**THINGS TO DO**
**1)** Summarize the Target Sum text in two sentences.
**2)** List every constraint given under the "Note:" heading of the Target Sum text.
**3)** Answer these questions from the Target Sum text, one line each:
(a) What output is given for Example 1?
(b) What time complexity is stated for the "DP + math" solution?
(c) What container type does the first solution's code use to record the sums?

**STUDY TEXT**
▽

494. Target Sum
You are given a list of non-negative integers, a1, a2, ..., an, and a target, S. Now you have 2 symbols+and-. For each integer, you should choose one from+and-as its new symbol.
Find out how many ways to assign symbols to make sum of integers equal to target S.
Example 1:
Input: nums is [1, 1, 1, 1, 1], S is 3.
Output: 5
Explanation:
-1+1+1+1+1 = 3
+1-1+1+1+1 = 3
+1+1-1+1+1 = 3
+1+1+1-1+1 = 3
+1+1+1+1-1 = 3
There are 5 ways to assign symbols to make the sum of nums be target 3.
Note:
- The length of the given array is positive and will not exceed 20.
- The sum of elements in the given array will not exceed 1000.
- Your output answer is guaranteed to be fitted in a 32-bit integer.
S1: 2 hash map O(2^n)?
用hash_map记录到目前为止所有的sum和达到sum的可行组合数
int findTargetSumWays(vector<int>& nums, int S) {
unordered_map<int, int> sumCount;
sumCount[0] = 1;
for (int i : nums) {
unordered_map<int, int> nextCount;
for (auto sum : sumCount) {
nextCount[sum.first + i] += sum.second;
nextCount[sum.first - i] += sum.second;
}
sumCount = nextCount;
}
return sumCount[S];
}
S2: DP + math O(mn)
假设最终的sum 由正数部分sum[p]和负数部分sum[n]组成
sum[p] + sum[n] = S => sum[p] + sum[n] + sum[p] - sum[n] = S + sum[p] - sum[n] => 2* sum[p] = S + nums.sum
=> sum[p] = (S + nums.sum) / 2 可转化为求sum为(s + nums.sum)/2的subset的个数。
因为原数组没有负数,S 一定小于nums.sum,S+nums.sum 大于等于0且为偶数
class Solution {
public:
int findTargetSumWays(vector<int>& nums, int S) {
int sum = 0;
for (int i : nums) {
sum += i;
}
if (sum + S < 0 || sum < S || (sum + S) & 1) {
return 0;
} else {
return findSum(nums, (sum + S) / 2);
}
}
int findSum(vector<int>& nums, int target) {
vector<int> sumCount(target + 1, 0);
sumCount[0] = 1;
for (int i : nums) {
for (int j = target; j >= i; --j) {
sumCount[j] += sumCount[j - i];
}
}
return sumCount[target];
}
};

△

**GIVEN DATA**

▽

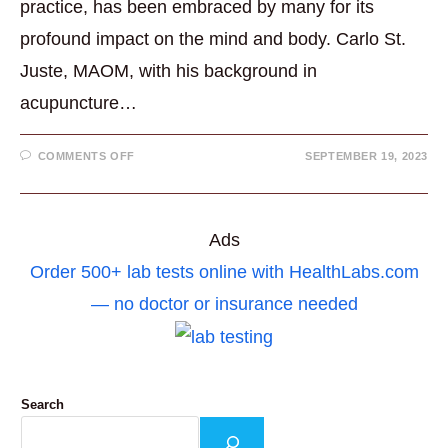
practice, has been embraced by many for its
profound impact on the mind and body. Carlo St.
Juste, MAOM, with his background in
acupuncture…
ON
COMMENTS OFF
SEPTEMBER 19, 2023
HOW
TO
MEDITATE:
A
GUIDE
FOR
Ads
BEGINNERS
Order 500+ lab tests online with HealthLabs.com
— no doctor or insurance needed
Search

△

**TASK-BY-TASK RESULTS**
**1)** The Target Sum problem gives a list of non-negative integers and a target S, and asks how many ways a plus or minus sign can be assigned to each integer so that the sum equals S. Two solutions are shown: one records every reachable sum and its count in a hash map, and the other uses dynamic programming to count the subsets whose sum is (S + nums.sum) / 2.

**2)**
- The length of the given array is positive and will not exceed 20.
- The sum of the elements in the given array will not exceed 1000.
- The output answer is guaranteed to fit in a 32-bit integer.

**3)**
(a) 5
(b) O(mn)
(c) unordered_map<int, int>